# Science behind "resting" in between cold smoking sessions



## donr (Feb 20, 2013)

I've read about about resting between cold smoking sessions for bacon/CB.  How does this work better than cold smoking continuously?  Does it have to do with the thickness of the meat?

Thanks

Don


----------



## diggingdogfarm (Feb 20, 2013)

I don't think I've ever seen a scientific explanation, it's one of the artistic components of curing and smoking meat. :biggrin:
On the anecdotal side, cold smoking without breaks can lead to harshness and bitterness, especially with long total smoke times.
Try it both ways and see what you think.

~Martin


----------



## chef jimmyj (Feb 20, 2013)

Grandpa, Would rest the meat between Cold smokes because he had other stuff to do. Garden, Grape Vines to tend, Wine to make and time for Beer drinking and socializing at the American Legion...He lit a fire in the morning got the smoke rolling and went about his business.

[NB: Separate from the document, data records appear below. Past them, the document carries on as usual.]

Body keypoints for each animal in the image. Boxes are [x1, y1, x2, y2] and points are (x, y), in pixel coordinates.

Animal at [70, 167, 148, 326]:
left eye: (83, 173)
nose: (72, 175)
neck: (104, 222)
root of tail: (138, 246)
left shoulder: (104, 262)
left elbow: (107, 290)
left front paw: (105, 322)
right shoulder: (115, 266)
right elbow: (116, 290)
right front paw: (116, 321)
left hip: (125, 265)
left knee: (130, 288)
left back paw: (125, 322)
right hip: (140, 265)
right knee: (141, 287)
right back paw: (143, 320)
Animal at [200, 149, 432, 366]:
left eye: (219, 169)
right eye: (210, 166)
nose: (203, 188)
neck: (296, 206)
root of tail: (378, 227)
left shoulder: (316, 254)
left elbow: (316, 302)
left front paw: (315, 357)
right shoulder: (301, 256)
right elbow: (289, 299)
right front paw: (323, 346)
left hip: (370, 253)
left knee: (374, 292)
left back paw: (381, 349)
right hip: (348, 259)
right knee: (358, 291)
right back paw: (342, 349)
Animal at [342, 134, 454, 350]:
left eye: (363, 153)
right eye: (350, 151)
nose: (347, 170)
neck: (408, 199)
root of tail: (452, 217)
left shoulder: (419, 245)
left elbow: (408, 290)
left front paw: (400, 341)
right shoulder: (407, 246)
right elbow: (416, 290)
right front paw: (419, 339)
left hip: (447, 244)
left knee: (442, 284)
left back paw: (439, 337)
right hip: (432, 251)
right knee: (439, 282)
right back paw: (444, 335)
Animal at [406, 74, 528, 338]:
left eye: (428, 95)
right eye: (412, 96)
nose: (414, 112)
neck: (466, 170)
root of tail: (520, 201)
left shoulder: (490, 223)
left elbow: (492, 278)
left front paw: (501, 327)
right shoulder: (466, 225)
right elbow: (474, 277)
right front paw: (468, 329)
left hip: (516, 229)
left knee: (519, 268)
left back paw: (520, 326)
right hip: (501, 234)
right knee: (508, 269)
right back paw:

He would tend the fire on and off for the morning but after 4-6 hours just let it die. We are talking Oct in Northern PA, so plenty cold to just leave everything hang in the block smoke house...

I guess you have to wonder how many smoking procedures were written..." Cold smoke 4-6, hours rest overnight and repeat daily for..." Because that is what the Recipe author saw his or her Grandparents do it?...JJ


----------